- DESCRIPTION OF THE TASK
Can you return, character for character, the part of the entries that opens at their very start and closes with the line containing "Ztracená zvířata: Kočka", both ends included, and nothing else?

- RAW DATA

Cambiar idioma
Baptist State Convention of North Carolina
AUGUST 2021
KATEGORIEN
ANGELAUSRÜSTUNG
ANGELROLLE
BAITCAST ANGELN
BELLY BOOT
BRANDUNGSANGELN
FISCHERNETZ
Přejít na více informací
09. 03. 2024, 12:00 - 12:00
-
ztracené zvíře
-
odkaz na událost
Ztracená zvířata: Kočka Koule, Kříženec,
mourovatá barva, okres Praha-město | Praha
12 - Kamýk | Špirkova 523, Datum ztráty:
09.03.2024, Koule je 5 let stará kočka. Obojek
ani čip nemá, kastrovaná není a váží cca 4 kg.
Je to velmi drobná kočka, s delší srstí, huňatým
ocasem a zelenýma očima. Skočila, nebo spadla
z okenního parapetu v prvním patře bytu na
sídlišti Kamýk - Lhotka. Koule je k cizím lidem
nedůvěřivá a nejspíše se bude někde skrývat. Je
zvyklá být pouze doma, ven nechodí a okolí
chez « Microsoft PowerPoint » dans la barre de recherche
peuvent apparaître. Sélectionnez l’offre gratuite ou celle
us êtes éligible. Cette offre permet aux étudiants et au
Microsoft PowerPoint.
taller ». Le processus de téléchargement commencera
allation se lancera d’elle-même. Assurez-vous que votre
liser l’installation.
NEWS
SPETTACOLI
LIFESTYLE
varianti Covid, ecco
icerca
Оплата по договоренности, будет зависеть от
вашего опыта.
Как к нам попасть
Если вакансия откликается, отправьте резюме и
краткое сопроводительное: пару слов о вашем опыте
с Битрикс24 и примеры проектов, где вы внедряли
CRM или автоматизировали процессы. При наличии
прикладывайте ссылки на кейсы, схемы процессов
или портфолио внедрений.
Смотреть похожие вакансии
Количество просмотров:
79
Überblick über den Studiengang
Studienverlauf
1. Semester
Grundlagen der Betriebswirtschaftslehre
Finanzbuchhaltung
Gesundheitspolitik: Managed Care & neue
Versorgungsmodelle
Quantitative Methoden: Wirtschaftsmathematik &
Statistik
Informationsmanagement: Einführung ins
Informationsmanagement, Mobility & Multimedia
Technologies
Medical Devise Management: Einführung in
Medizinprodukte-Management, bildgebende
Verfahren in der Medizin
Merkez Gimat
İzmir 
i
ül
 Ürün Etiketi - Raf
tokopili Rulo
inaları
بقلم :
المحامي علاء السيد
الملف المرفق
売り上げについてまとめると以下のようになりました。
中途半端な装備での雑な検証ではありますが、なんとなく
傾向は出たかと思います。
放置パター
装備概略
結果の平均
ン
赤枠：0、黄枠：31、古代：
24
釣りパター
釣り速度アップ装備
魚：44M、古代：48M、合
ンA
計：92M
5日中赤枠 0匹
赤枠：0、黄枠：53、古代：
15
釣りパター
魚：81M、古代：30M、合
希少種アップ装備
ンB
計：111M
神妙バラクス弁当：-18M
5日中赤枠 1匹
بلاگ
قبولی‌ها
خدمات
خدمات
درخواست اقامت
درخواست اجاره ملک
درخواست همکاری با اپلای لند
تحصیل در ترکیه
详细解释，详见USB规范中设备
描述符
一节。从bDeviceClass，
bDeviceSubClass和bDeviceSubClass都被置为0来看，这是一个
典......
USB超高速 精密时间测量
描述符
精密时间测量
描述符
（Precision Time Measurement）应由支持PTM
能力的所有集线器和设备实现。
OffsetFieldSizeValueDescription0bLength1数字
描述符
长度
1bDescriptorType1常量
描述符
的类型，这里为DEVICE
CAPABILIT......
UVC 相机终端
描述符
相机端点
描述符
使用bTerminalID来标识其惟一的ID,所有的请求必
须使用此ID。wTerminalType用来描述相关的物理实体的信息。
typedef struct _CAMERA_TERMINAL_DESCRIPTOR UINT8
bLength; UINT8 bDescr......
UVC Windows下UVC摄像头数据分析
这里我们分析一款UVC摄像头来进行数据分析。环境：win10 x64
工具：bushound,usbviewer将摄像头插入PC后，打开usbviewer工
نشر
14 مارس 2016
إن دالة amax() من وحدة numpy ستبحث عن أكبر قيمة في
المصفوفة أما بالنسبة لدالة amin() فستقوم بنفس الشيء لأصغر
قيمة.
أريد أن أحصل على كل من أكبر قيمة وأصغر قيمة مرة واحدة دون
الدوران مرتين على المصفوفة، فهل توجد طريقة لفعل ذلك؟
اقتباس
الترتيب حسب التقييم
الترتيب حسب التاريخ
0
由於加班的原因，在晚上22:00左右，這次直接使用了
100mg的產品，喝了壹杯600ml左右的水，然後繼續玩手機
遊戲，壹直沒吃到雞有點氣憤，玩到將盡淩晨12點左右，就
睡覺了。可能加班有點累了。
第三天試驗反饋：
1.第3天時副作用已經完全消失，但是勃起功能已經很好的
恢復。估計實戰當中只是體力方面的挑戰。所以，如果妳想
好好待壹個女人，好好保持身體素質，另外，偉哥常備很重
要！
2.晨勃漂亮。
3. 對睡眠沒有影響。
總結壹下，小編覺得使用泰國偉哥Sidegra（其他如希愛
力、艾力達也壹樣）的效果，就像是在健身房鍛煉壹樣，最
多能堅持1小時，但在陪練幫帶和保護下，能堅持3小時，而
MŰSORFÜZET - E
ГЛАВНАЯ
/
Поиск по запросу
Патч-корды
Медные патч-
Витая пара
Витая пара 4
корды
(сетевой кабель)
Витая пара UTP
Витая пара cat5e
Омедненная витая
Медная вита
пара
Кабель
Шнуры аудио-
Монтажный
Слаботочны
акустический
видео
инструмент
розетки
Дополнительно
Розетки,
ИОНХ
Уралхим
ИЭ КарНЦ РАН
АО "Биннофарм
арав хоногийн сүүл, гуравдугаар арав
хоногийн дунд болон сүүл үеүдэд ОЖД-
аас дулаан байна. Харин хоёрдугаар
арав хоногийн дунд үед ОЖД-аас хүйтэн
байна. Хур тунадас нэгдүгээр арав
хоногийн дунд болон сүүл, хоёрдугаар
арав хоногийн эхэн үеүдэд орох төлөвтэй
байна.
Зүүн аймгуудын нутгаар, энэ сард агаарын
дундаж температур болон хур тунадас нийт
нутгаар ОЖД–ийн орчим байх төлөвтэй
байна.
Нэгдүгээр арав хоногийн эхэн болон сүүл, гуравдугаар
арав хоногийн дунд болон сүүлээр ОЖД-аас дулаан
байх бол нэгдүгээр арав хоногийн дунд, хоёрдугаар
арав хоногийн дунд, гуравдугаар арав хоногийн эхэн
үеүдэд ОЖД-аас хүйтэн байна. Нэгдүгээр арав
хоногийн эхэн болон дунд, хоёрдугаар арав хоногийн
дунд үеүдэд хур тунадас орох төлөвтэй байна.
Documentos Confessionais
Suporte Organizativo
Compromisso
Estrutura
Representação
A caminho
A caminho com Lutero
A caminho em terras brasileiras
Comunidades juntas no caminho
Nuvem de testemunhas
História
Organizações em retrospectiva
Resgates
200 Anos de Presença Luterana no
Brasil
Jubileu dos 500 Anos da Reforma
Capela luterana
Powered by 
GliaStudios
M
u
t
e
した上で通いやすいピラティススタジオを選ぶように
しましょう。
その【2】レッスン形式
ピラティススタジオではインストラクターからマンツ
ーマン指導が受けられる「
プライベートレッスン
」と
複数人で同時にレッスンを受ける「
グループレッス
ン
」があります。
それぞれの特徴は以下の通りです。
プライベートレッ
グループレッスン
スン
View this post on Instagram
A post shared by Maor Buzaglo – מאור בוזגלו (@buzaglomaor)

- WRITTEN RESPONSE
Cambiar idioma
Baptist State Convention of North Carolina
AUGUST 2021
KATEGORIEN
ANGELAUSRÜSTUNG
ANGELROLLE
BAITCAST ANGELN
BELLY BOOT
BRANDUNGSANGELN
FISCHERNETZ
Přejít na více informací
09. 03. 2024, 12:00 - 12:00
-
ztracené zvíře
-
odkaz na událost
Ztracená zvířata: Kočka Koule, Kříženec,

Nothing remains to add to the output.